Statement der Regio Augsburg Wirtschaft GmbH zur Unterzeichnung:

 „Wir unterzeichnen den Klimapakt, weil wir gerne erfolgsversprechende Aktivitäten unterstützen, die das Ziel einer nachhaltigen, klimaneutralen und wettbewerbsfähigen Wirtschaft in der Region Augsburg verfolgen. Mit dem Klimapakt setzen sowohl die Stadt Augsburg wie auch die Unternehmen und Partner ein deutliches Zeichen für mehr Bewusstsein für Klimaschutz. Synergetisch greifen unsere Initiative „A³ klimaneutral“ und der Klimapakt der Stadt Augsburg ineinander und werden künftig gemeinsam in die Region hineinwirken. Wir sind überzeugt, dass jedes Unternehmen, dass sich heute mit seiner CO2-Bilanz auseinandersetzt und CO2-Emissionen reduziert, nicht nur für sich selbst zukunftsfähig handelt, sondern vor allem auch einen Beitrag zum Erhalt unseres Planeten leistet."

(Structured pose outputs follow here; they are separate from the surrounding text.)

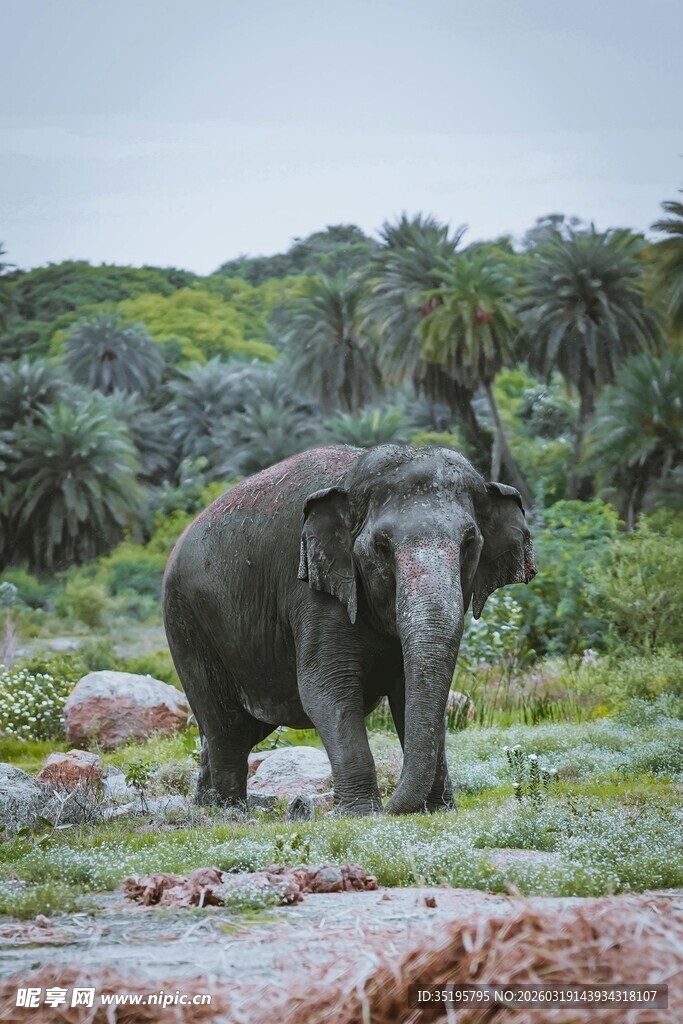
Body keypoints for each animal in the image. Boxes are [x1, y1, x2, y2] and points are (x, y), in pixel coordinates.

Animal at [162, 443, 536, 816]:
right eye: (382, 547)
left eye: (469, 543)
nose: (389, 810)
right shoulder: (312, 589)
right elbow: (327, 686)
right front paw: (361, 814)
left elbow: (407, 692)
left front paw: (437, 811)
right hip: (186, 621)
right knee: (228, 727)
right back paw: (227, 812)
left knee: (238, 729)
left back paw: (204, 804)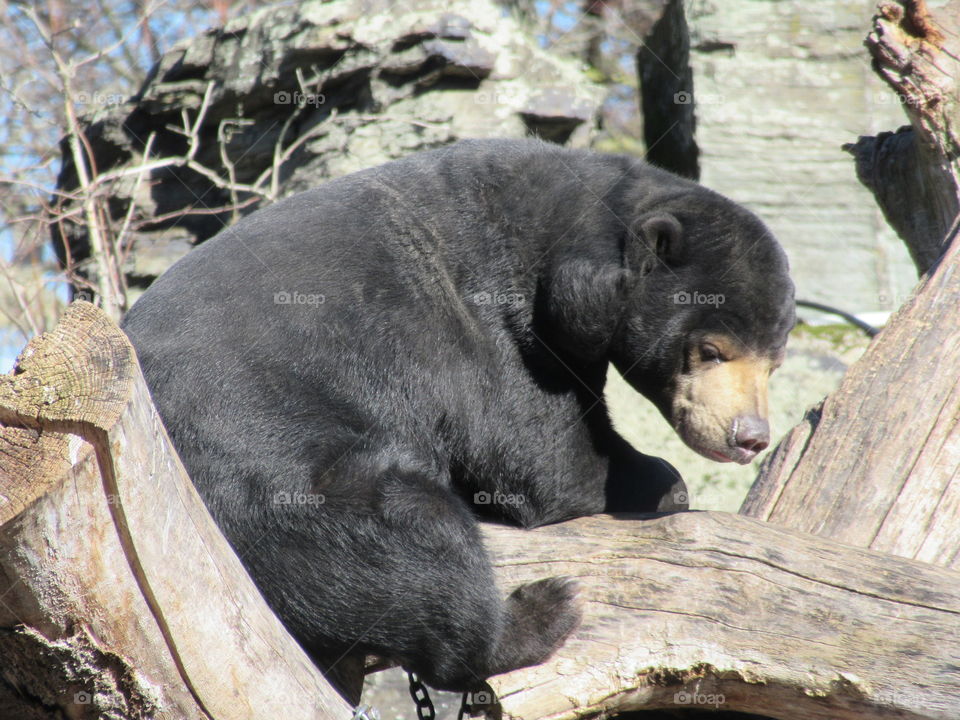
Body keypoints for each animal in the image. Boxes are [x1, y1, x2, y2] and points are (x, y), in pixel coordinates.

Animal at [122, 135, 796, 692]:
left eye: (776, 361)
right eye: (711, 349)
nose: (750, 437)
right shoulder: (491, 320)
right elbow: (538, 453)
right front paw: (659, 482)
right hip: (276, 478)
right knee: (410, 535)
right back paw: (541, 613)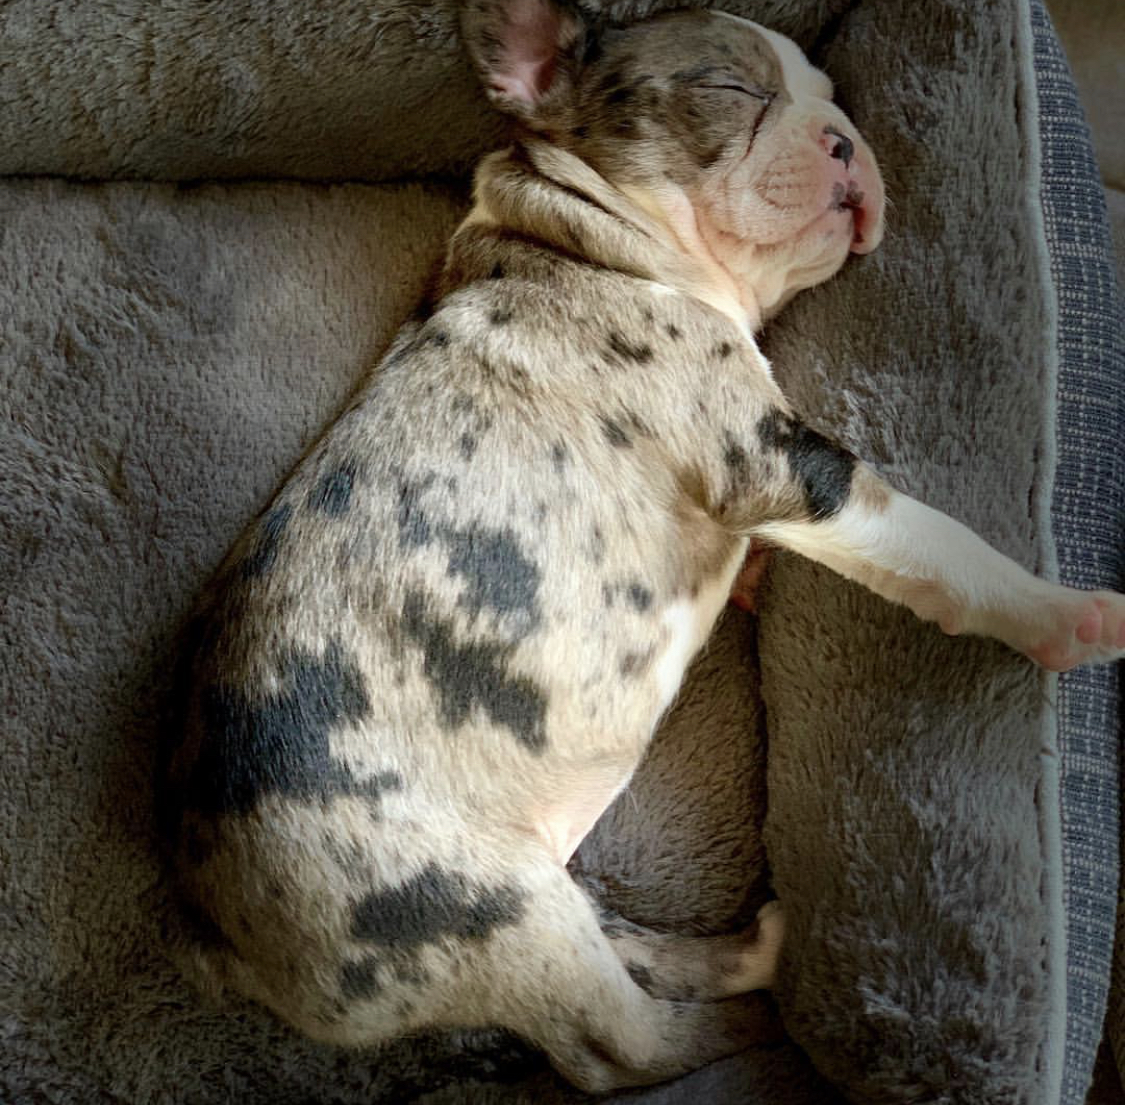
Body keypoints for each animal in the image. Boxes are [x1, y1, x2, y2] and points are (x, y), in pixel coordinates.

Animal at [163, 0, 1125, 1093]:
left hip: (534, 894)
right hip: (471, 906)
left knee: (626, 953)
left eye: (833, 97)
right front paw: (1066, 615)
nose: (846, 141)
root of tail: (207, 931)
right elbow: (941, 546)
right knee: (622, 1046)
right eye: (730, 89)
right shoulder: (781, 463)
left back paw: (752, 954)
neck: (594, 239)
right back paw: (758, 1022)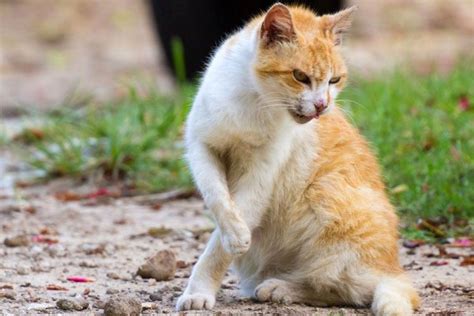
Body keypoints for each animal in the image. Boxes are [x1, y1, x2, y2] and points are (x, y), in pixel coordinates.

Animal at [177, 3, 418, 316]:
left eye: (334, 80)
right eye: (300, 76)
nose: (322, 105)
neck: (255, 101)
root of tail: (393, 269)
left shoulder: (259, 178)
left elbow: (217, 249)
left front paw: (200, 289)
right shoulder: (202, 148)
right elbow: (218, 199)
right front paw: (234, 236)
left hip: (326, 199)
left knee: (342, 287)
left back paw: (279, 287)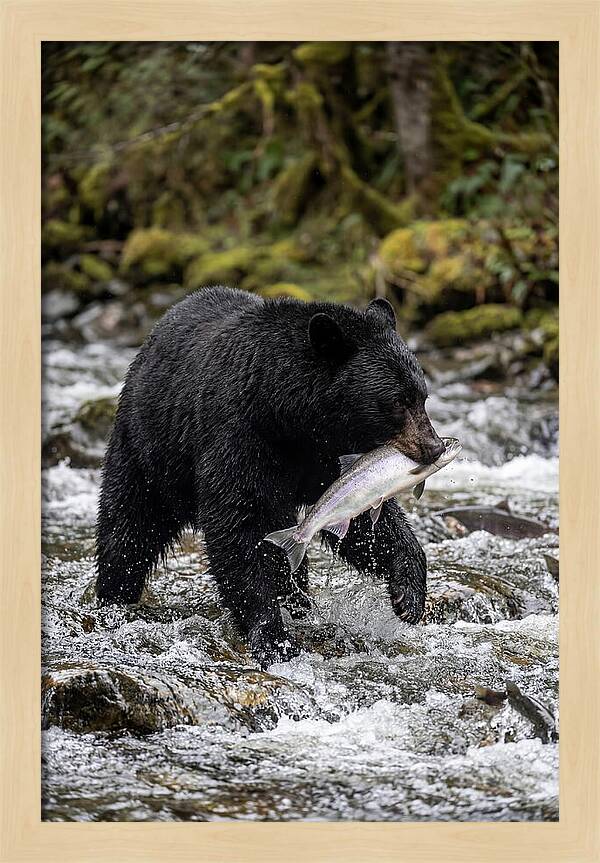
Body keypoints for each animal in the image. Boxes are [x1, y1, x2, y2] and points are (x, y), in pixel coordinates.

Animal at [96, 287, 444, 666]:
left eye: (422, 397)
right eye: (396, 401)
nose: (435, 447)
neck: (288, 415)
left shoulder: (328, 457)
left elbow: (361, 517)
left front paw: (408, 595)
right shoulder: (240, 435)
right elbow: (238, 526)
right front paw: (273, 637)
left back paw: (299, 601)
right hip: (149, 449)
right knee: (128, 525)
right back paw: (113, 597)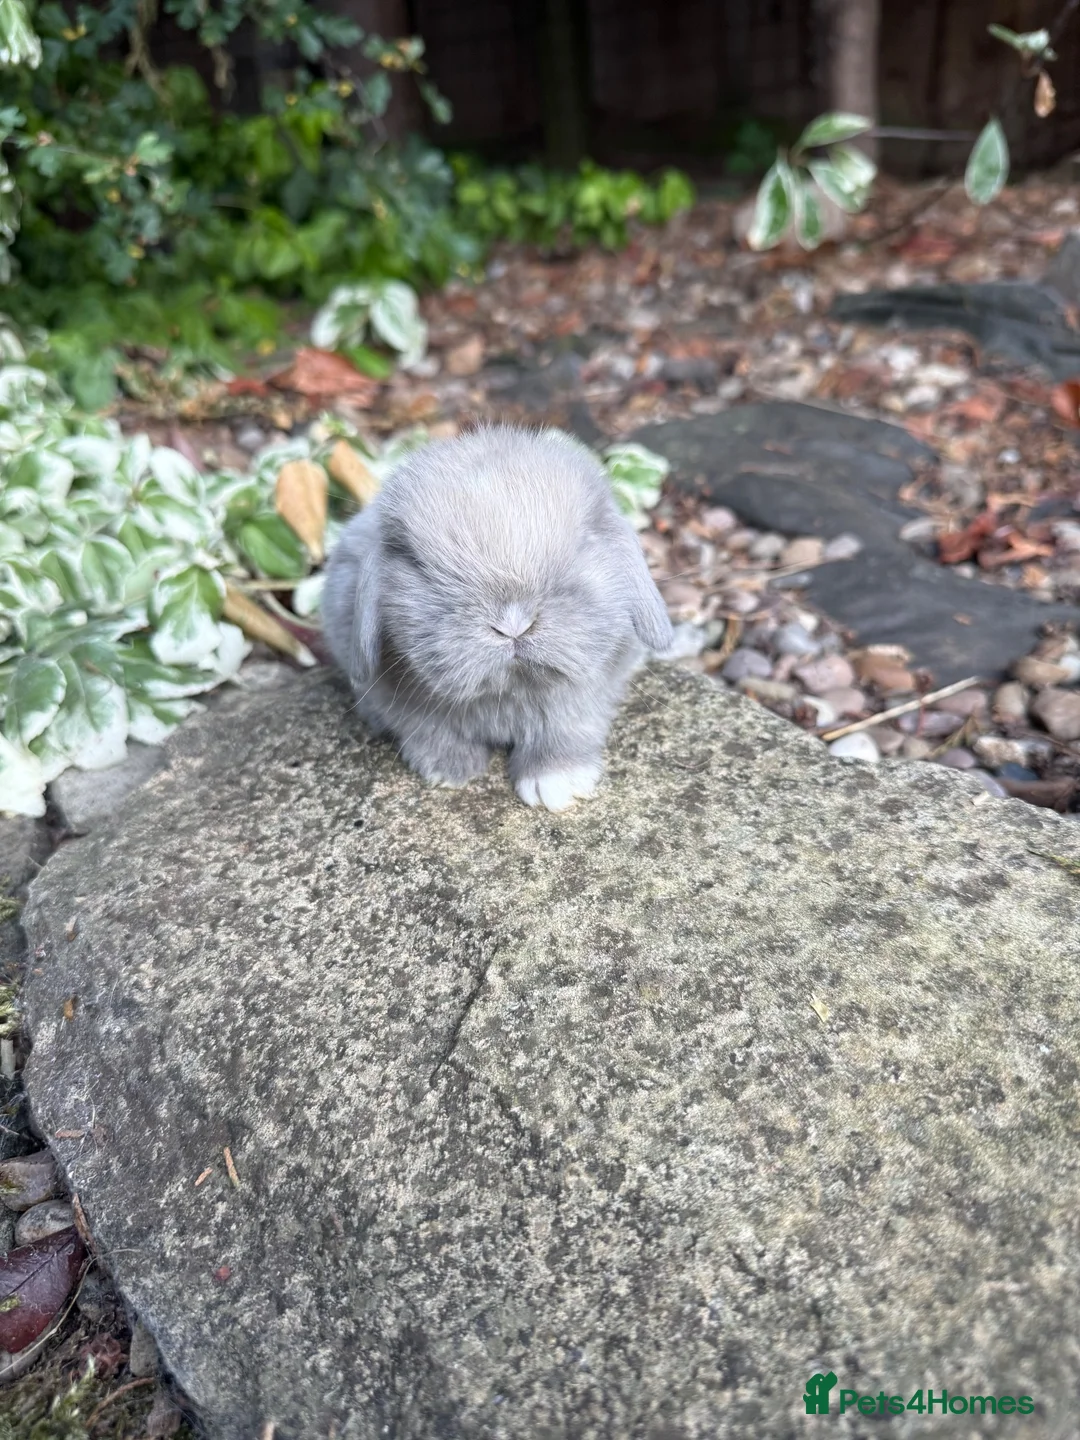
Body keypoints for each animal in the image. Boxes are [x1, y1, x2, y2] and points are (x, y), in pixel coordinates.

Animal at [321, 423, 673, 812]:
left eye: (583, 544)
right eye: (417, 564)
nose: (513, 625)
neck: (508, 689)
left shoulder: (583, 701)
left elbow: (565, 730)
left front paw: (555, 785)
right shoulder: (401, 704)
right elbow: (427, 730)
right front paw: (450, 772)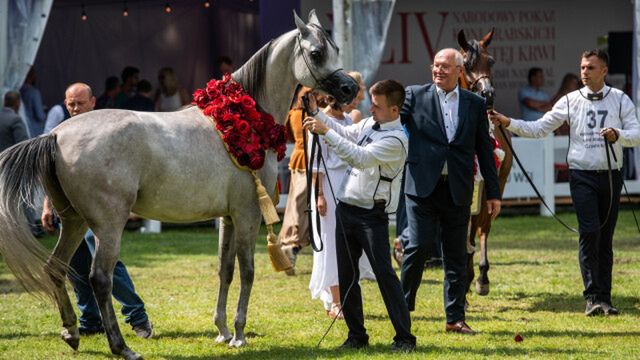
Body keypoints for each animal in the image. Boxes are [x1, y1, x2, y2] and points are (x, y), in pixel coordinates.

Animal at [0, 11, 358, 360]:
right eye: (316, 53)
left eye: (337, 49)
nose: (349, 88)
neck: (244, 118)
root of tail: (56, 134)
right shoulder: (247, 214)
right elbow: (248, 270)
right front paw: (239, 335)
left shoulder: (227, 217)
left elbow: (225, 269)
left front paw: (222, 330)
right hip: (109, 225)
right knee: (100, 278)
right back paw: (121, 347)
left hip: (73, 221)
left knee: (55, 268)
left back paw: (72, 333)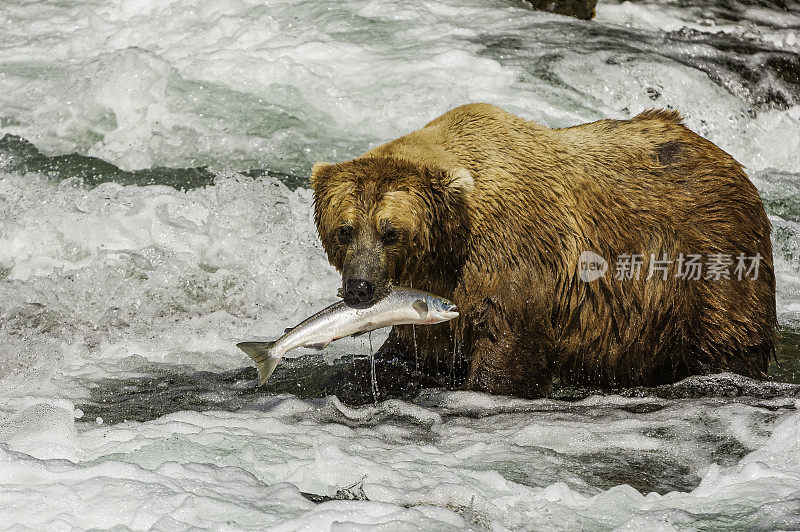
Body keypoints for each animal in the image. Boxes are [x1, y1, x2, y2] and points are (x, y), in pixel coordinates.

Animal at [308, 104, 776, 396]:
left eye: (390, 232)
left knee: (728, 342)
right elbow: (408, 353)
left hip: (709, 260)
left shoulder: (513, 260)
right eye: (345, 230)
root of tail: (725, 157)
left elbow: (510, 348)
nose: (360, 286)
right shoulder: (433, 297)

Feierliche Unterzeichnung im goldenen Saal

Im Rahmen des Festakts wurde unter anderem ein Impulsvortrag zum Thema „Nachhaltige Raumfahrt“ der Rocket Factory Augsburg AG vorgetragen, in dem es um nachhaltige Raketentechnologien und zahlreiche Anwendungen ging, die aus dem Weltraum in verschiedensten Bereichen zu Umwelt- und Klimaschutz beitragen.

Außerdem stellte sich KUKA-Vorstandschef Peter Mohnen den Fragen von Wirtschaftsreferent Dr. Wolfgang Hübschle zum Thema „Wirkung von Robotern im Bereich Klimaschutz“. Zudem wurden Video-Statements der Partner und Unternehmen präsentiert.